A rarely debated but critical aspect of bureaucratic norms is the role of trust. Public commentary on bureaucracy has long focused on the trust deficit between citizens and the (non-performing) bureaucracy. Less discussed is the culture of distrust within the bureaucracy. The bureaucracy’s penchant for paper work and centralised decision-making is an illustration of this distrust. Ethnographies of the Indian bureaucracy have traced the roots of this culture of distrust to the dynamics of colonial rule and associated need to control local bureaucrats. Paper —
files, written procedures, records — emerged as the primary instrument through which control was exercised. These instruments of control have not only continued in to the present but have been further entrenched, serving to create a legalistic system of accountability linked to rules, paper and procedures rather than the achievement of public service goals.

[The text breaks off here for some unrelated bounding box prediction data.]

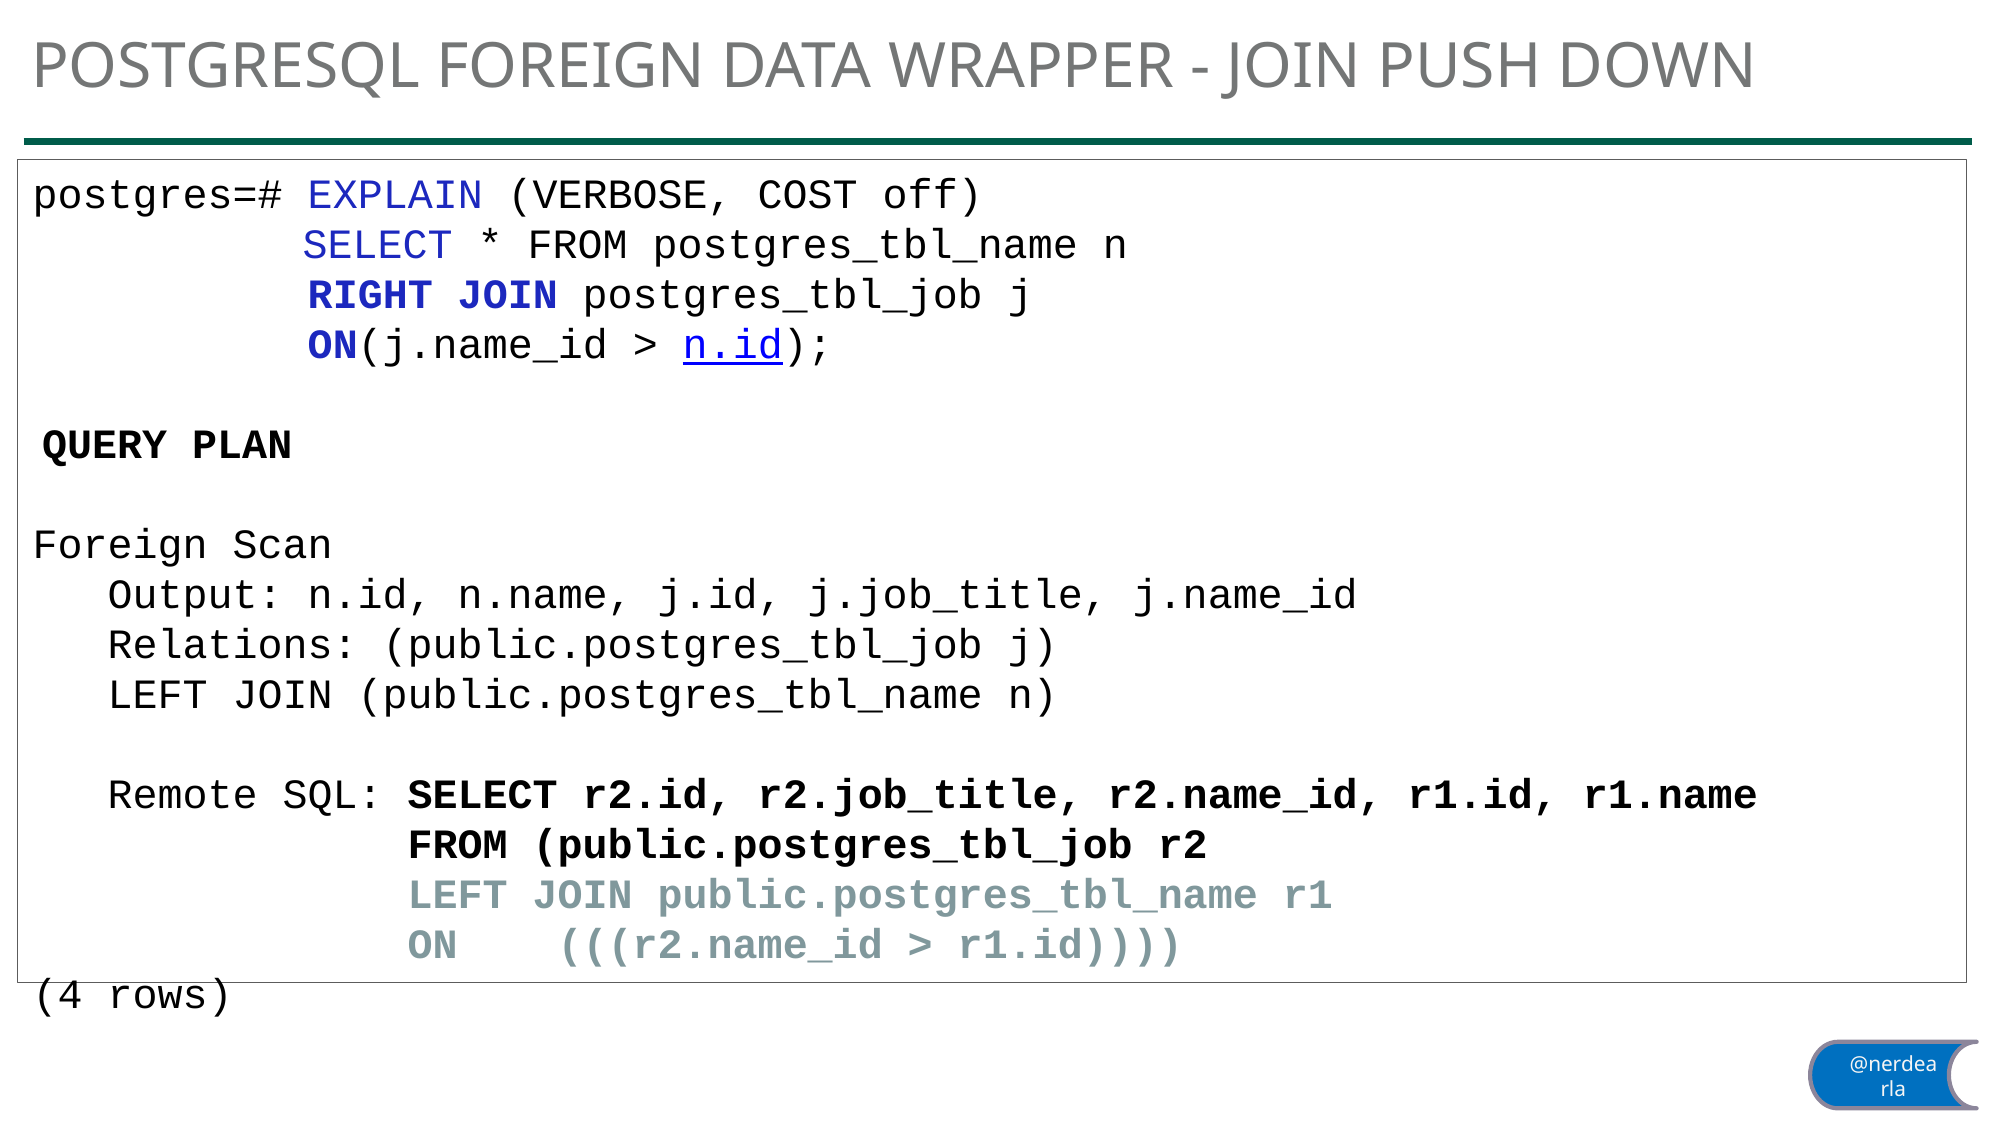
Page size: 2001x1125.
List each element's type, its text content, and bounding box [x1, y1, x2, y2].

title PostgreSQL Foreign Data Wrapper - JOIN Push Down [23, 8, 1973, 128]
text_box postgres=# EXPLAIN (VERBOSE, COST off) SELECT * FROM postgres_tbl_name n RIGHT JOIN postgres_tbl_job j ON(j.name_id > n.id); QUERY PLAN Foreign Scan Output: n.id, n.name, j.id, j.job_title, j.name_id Relations: (public.postgres_tbl_job j) LEFT JOIN (public.postgres_tbl_name n) Remote SQL: SELECT r2.id, r2.job_title, r2.name_id, r1.id, r1.name FROM (public.postgres_tbl_job r2 LEFT JOIN public.postgres_tbl_name r1 ON (((r2.name_id > r1.id)))) (4 rows) [17, 159, 1967, 983]
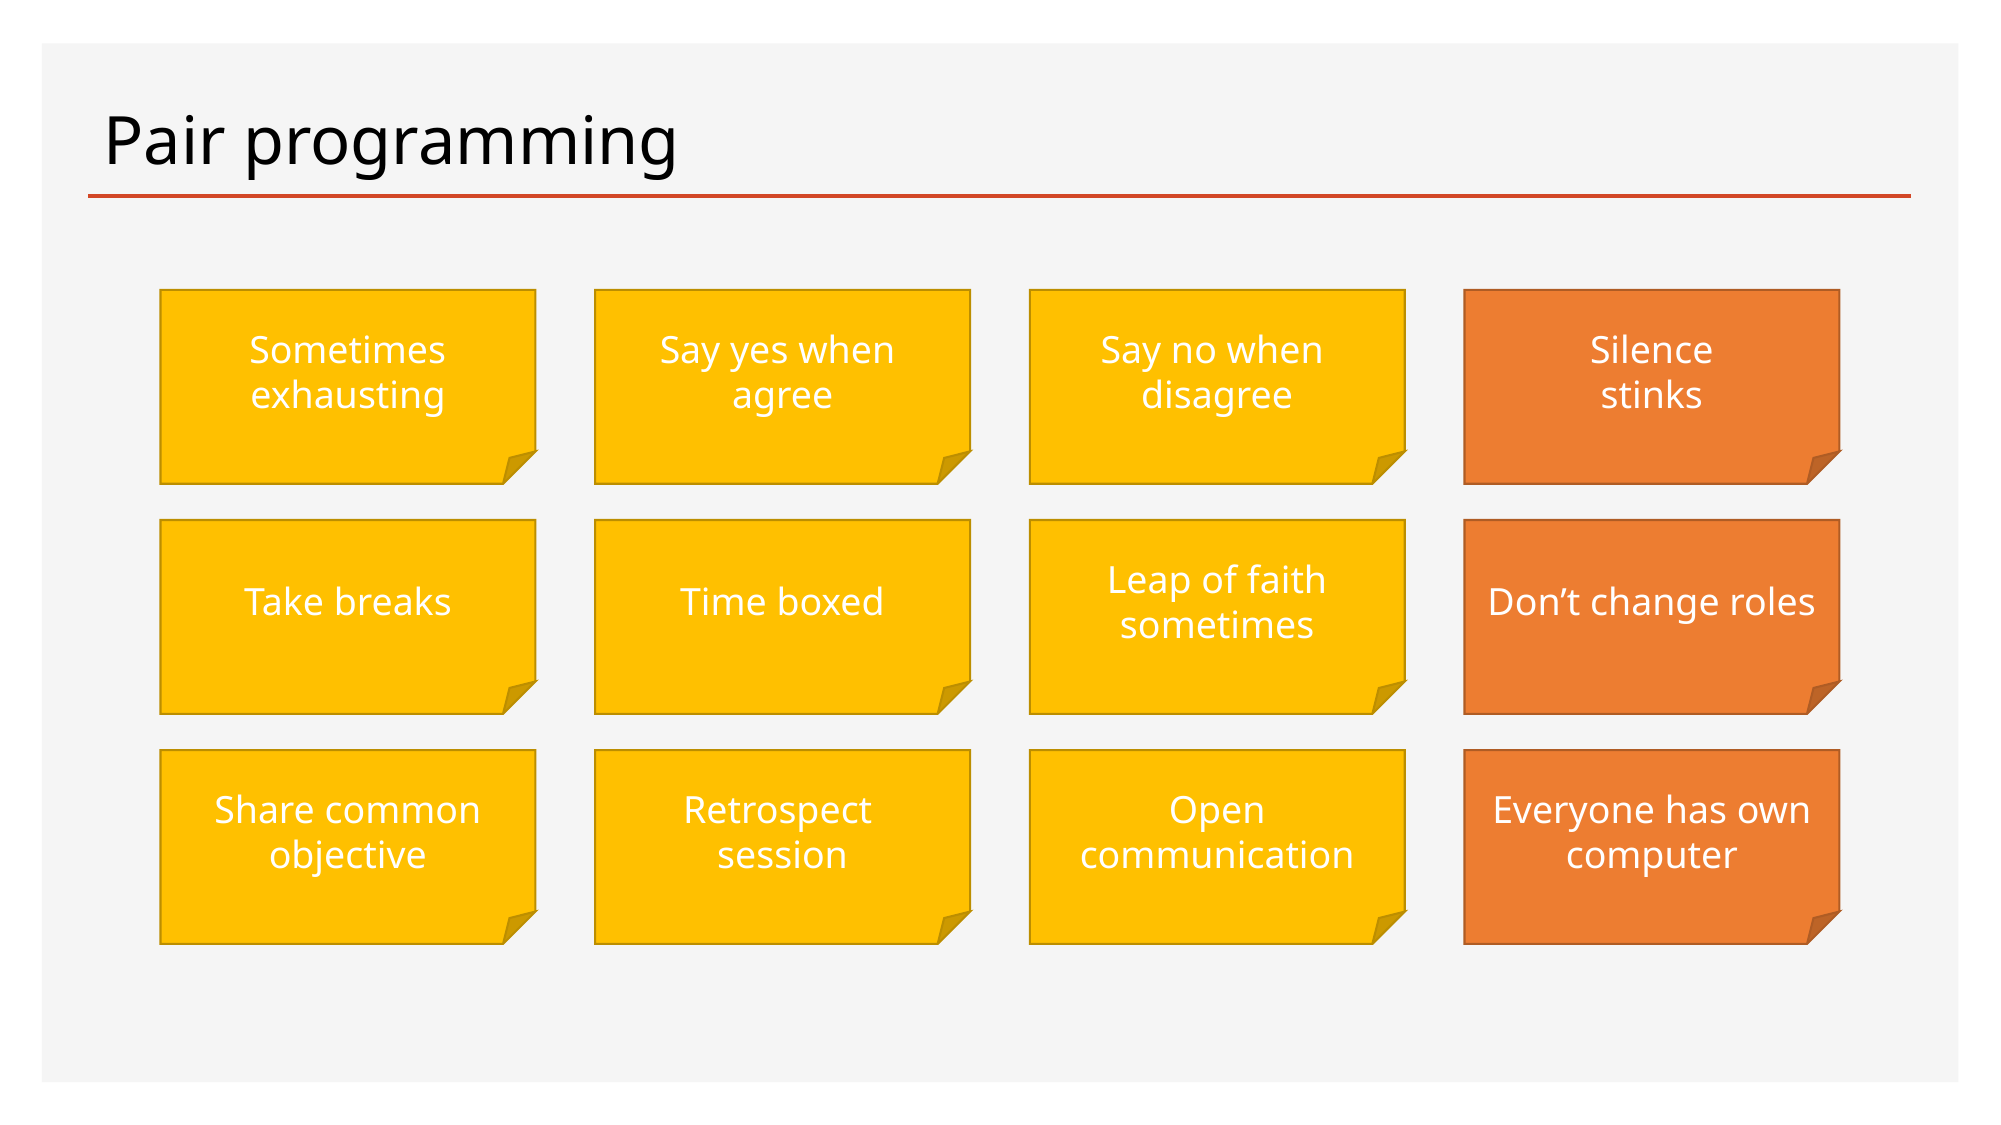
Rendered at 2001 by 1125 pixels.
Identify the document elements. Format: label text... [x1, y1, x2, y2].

text_box Take breaks [159, 518, 539, 715]
text_box Everyone has own computer [1463, 749, 1843, 945]
text_box Share common objective [159, 749, 539, 945]
text_box Sometimes exhausting [159, 288, 539, 485]
text_box Say no when disagree [1028, 288, 1409, 485]
text_box Open communication [1028, 749, 1409, 945]
title Pair programming [88, 59, 1912, 187]
text_box Say yes when agree [594, 288, 974, 485]
text_box Leap of faith sometimes [1028, 518, 1409, 715]
text_box Silence stinks [1463, 288, 1843, 485]
text_box Don’t change roles [1463, 518, 1843, 715]
text_box Retrospect session [594, 749, 974, 945]
text_box Time boxed [594, 518, 974, 715]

This culture of distrust has legitimised the exercise of coercive power within the bureaucratic hierarchy in ways that severely undermine the sense of professional worth of officials, particularly at lower levels of the bureaucratic chain, resulting in demotivation and apathy. In my own research on local bureaucracy, I have frequently heard frontline officials describe themselves as no more than powerless cogs in the wheel. This is ironic, given that government jobs are sought after precisely to access and exercise state power. Importantly, my research shows that subtle shifts in the exercise of power — when the district magistrates adopt a problem-solving, mentoring approach rather than a hierarchical one toward their subordinates, for instance — can serve to empower officers and build professional identities around service delivery goals.
Prime Minister Narendra Modi has rightly characterised India’s bureaucracy as a 19th century administration struggling to tackle 21st century challenges. But building a 21st century bureaucracy requires changing the frame of the current debate on reforms to move beyond rules to focus instead on institutionalising a new culture of trust and deliberation and building a sense of professional identity. By tinkering with rules, Modi is losing an important opportunity to do just this.